Underground. Undertaken. Underpinned. Understated. Of these various under words, the one that tends to fit Canadian horror is “understated.” From the halcyon days of “Black Christmas” and the early work of David Cronenberg up to more recent fare including “Blood Quantum” and “Bloodthirsty,” Canada has produced much distinctive work in the genre, often benefiting from government subsidies and making a virtue of restricted budget and other resources. Filmmakers focus on atmosphere, character interaction and perhaps above all concept, exploiting simple ideas to create films that are unsettling and at times outright terrifying.
The Breach, directed by Rodrigo Gudiño (“The Last Will and Testament of Rosalind Leigh”) and written by Ian Weir and Craig Davidson (based on the Audible Original by Nick Cutter) is a Canadian curio that relies on understatement amongst its performers as well as some gorgeous scenery. We open on this scenery as a solitary canoe drifts down a river, surrounded by trees and a stunning sky. As the canoe floats past a family picnicking by the river, we gather from their reactions that there is something unpleasant in that canoe, before the title of the film fills the frame and we launch into a title sequence that takes us through mysterious clouds and lights. These credits are reminiscent of the opening of “Event Horizon” as well as the end of “Wounds,” and that will not be the last recall that Gudiño’s film provides.
Once the object in the canoe is inspected by police chief John Hawkins (Allan Hawco, “Midnight at the Paradise”), the mystery deepens and John sets off to investigate further with his ex-girlfriend Meg Fullbright (Emily Alatalo, “Spare Parts”), who knows the river and forest and hires out boats, and her ex-boyfriend Jacob Redgrave (Wesley French, “Trouble in the Garden”), who is also the local coroner. Thus, the tensions between our central three characters are established, and the film mechanically reminds us of these tensions periodically. This is but the first of a number of unnecessary details in the film that demonstrate overwriting, detracting from the central premise that is itself overly complicated.

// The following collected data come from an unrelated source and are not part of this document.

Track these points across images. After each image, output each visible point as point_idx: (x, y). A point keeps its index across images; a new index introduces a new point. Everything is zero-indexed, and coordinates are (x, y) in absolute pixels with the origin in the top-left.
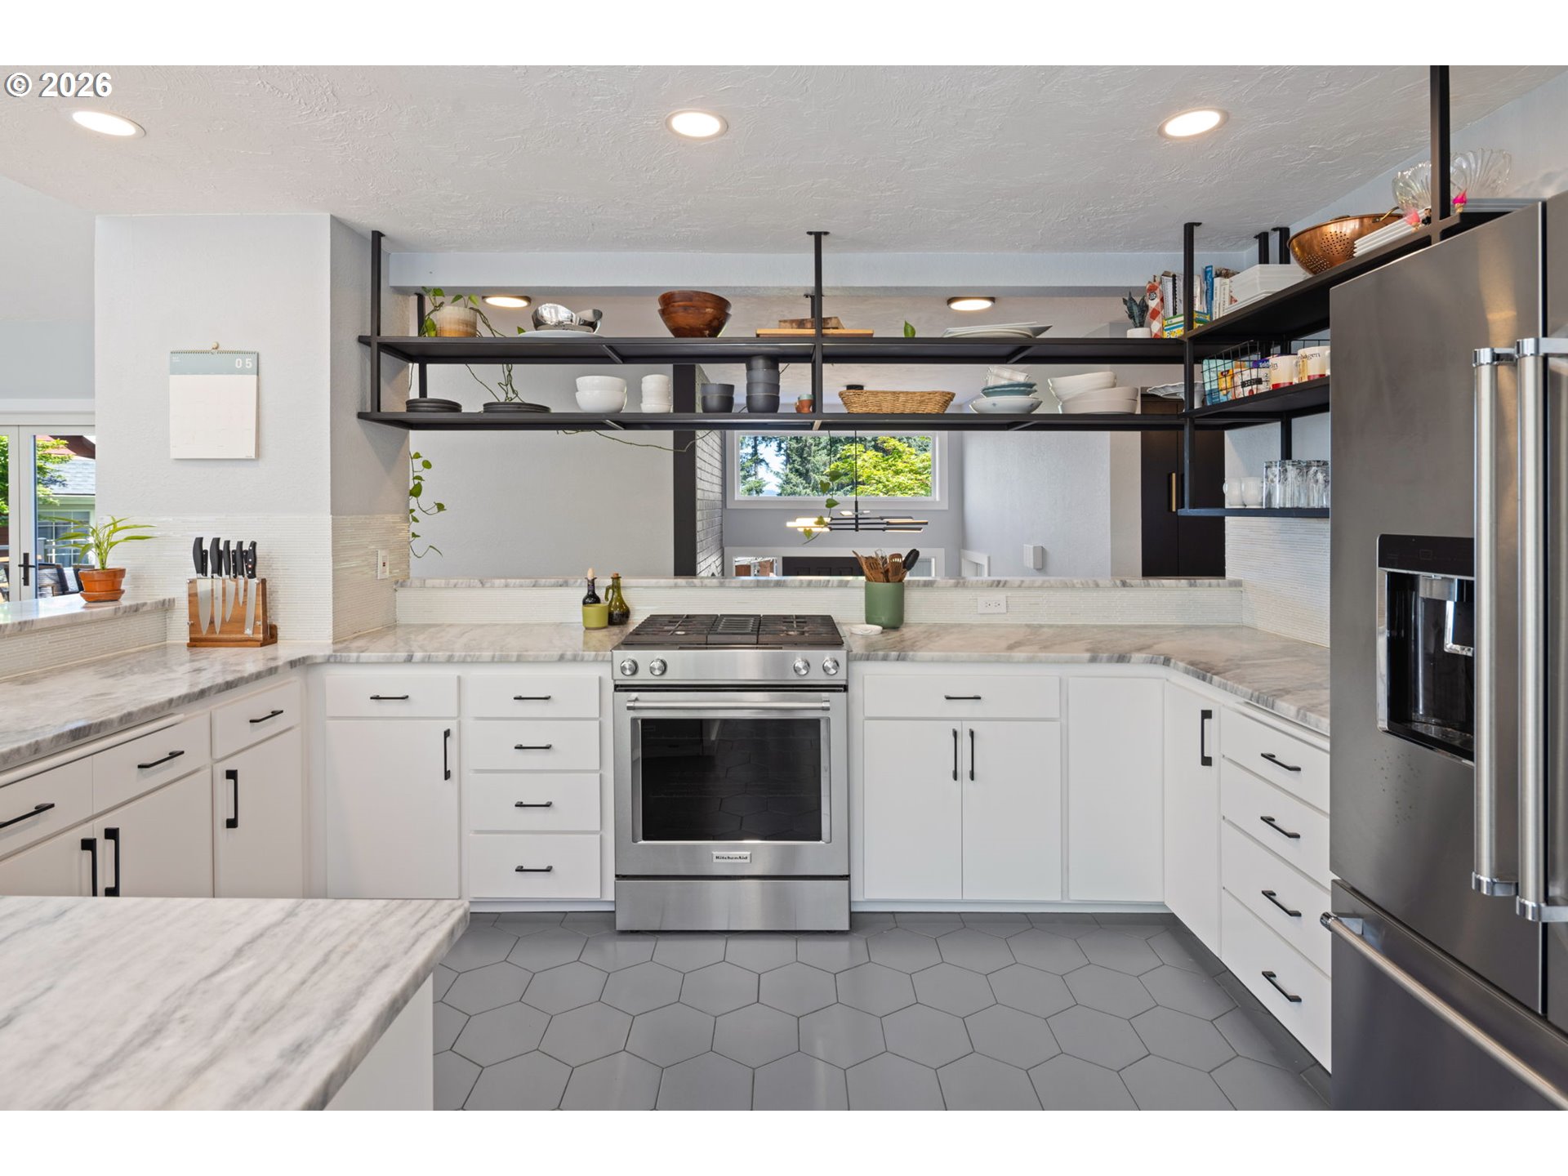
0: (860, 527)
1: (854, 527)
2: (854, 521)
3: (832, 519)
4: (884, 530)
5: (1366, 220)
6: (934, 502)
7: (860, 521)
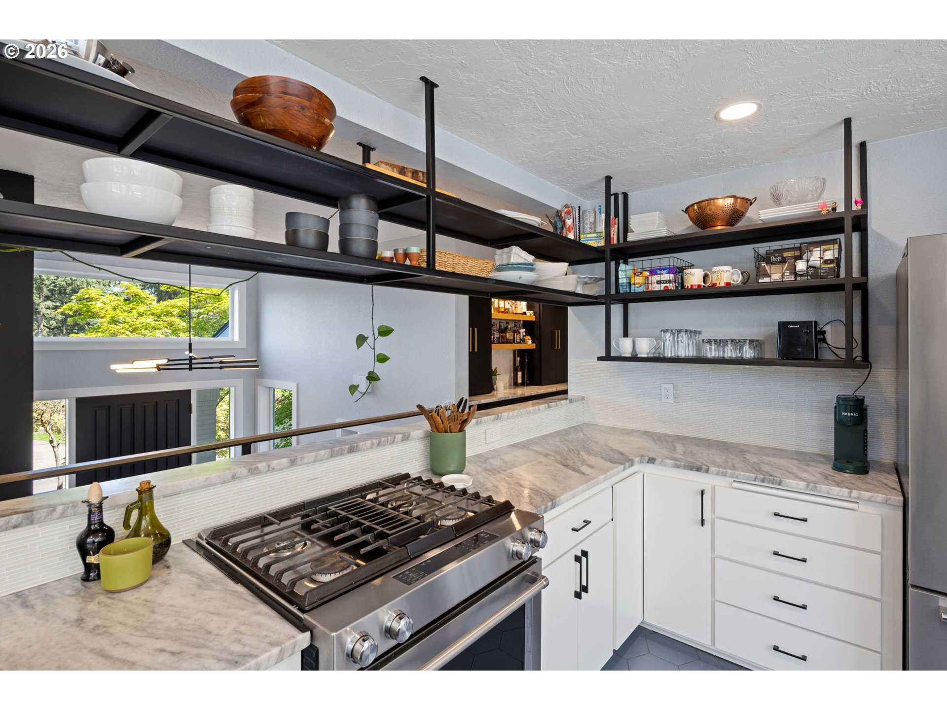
0: (194, 366)
1: (188, 366)
2: (188, 362)
3: (169, 360)
4: (221, 368)
5: (739, 200)
6: (233, 342)
7: (194, 361)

Our heroes find a grand old mansion in the woods, which initially seems to be isolated yet also remarkably well-equipped. They understandably ask, “Who builds a place like this in the woods?” and no answer is provided by the film other than “We want to make a scary house movie and cabin in the woods was too clichéd.” Clichés are fine when used well, as both “The Cabin in the Woods” and 2013’s “Evil Dead” demonstrate. However, when the attempts to avoid clichés mean recourse to others, it leads to a deeply unsatisfying experience. The mansion is described as older than it should be, but we do not learn why. The power systems of the house have been repurposed, but we do not understand how. A further family dynamic featuring Linda Parsons (Natalie Brown, “Blood Honey”) is introduced that includes undefined drama and such pet names as Tinkerbell. This family seem to have wandered in from another film, suggesting a lack of faith in the central three. Granted, they are quite dull, the performances perfunctory at best.
Also perfunctory is the over-plotting to explain a rogue scientific experiment — aren’t they all? — which recalls “From Beyond” as well as “The Mist” and even “REC,” but brings none of the atmosphere, menace or drama of any of these. There are some very gory moments with some admittedly creative designs, but the inclusion of gore seems more like compensation for a lack of commitment to the other aspects of the film. Gudiño’s direction is often flat and clumsy, such as fast cuts when John, Meg and Jake discover things that we know are weird because they repeatedly say, “No fucking way.” Worse are the rather feeble action sequences that feature little visual flair and indeed contradict earlier instances. Further contradictions emerge when the isolated aspect of the mansion is removed for reasons best described as plot; suggestions are made of a global conspiracy that is supported by discussion of peanut butter (seriously); the juxtaposition of both scientific and occult tropes adds to the irritating hodgepodge that the film increasingly collapses into.
The Breach is a victim of an affliction found in many horror films, as well as action and, perhaps to a lesser extent, science fiction. When you look at some of the most effective horror films, from “Shivers” to “The Shining” to “Hellraiser” to “Ringu,” as well as modern efforts like “It Follows” and “The Babadook,” they are simple stories creatively told. The Breach, however, is a convoluted assemblage of stories, tropes and clichés, jumbled together with little focus or clarity. We do not get drawn into the character dynamics nor indeed the (admittedly dangerous) situation, because the film expends too much effort on introducing new weird or gruesome things to maintain attention. The end result is an unengaging mess that recalls enough better films that you may well wish you are watching those instead. The unwieldy collection of different elements overwhelm each other, but the viewer is left thoroughly underwhelmed.